If you have an allergy to antibiotics known as sulphonamides, you may be allergic to sumatriptan.

The following symptoms are typical of an allergic reaction, and if you develop these symptoms after taking sumatriptan, you may be allergic. You should seek urgent medical attention if you develop the following symptoms:

  • Rash
  • Itchy skin (hives)
  • Wheezing or difficulty breathing
  • Swelling of the face including eyelids, lips and tongue
  • Collapse


Taking Sumatriptan whilst pregnant

If you are pregnant and wish to take sumatriptan, you should discuss this with your doctor. There is limited research that looks at the safety of sumatriptan in pregnant women. Your doctor will weigh up the benefits, against the potential negative outcomes.

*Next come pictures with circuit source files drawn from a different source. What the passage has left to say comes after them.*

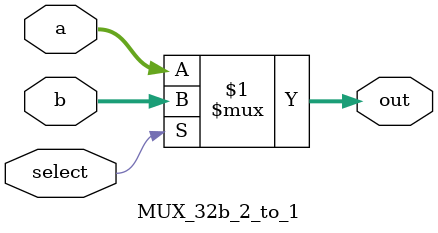
<source format=v>
`timescale 1ns / 1ps
module MUX_32b_2_to_1(input [31:0] a, 
    input [31:0] b, 
    input select, 
    output [31:0] out
    );
	
	assign out = select ? b : a;

endmodule

</source>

Taking Sumatriptan whilst breastfeeding

Sumatriptan is present in breast milk and you should leave a 12-hour gap between taking sumatriptan and breastfeeding. You should contact your doctor and let them know if you wish to take this drug when breastfeeding.


Sumatriptan and alcohol

Alcohol does not affect sumatriptan and how it works. However, alcohol can trigger migraines and may make them worse, so you should avoid alcohol when suffering from a migraine.

Whilst all of our content is written and reviewed by healthcare professionals, it is not intended to be substituted for or used as medical advice. If you have any questions or concerns about your health, please speak to your doctor.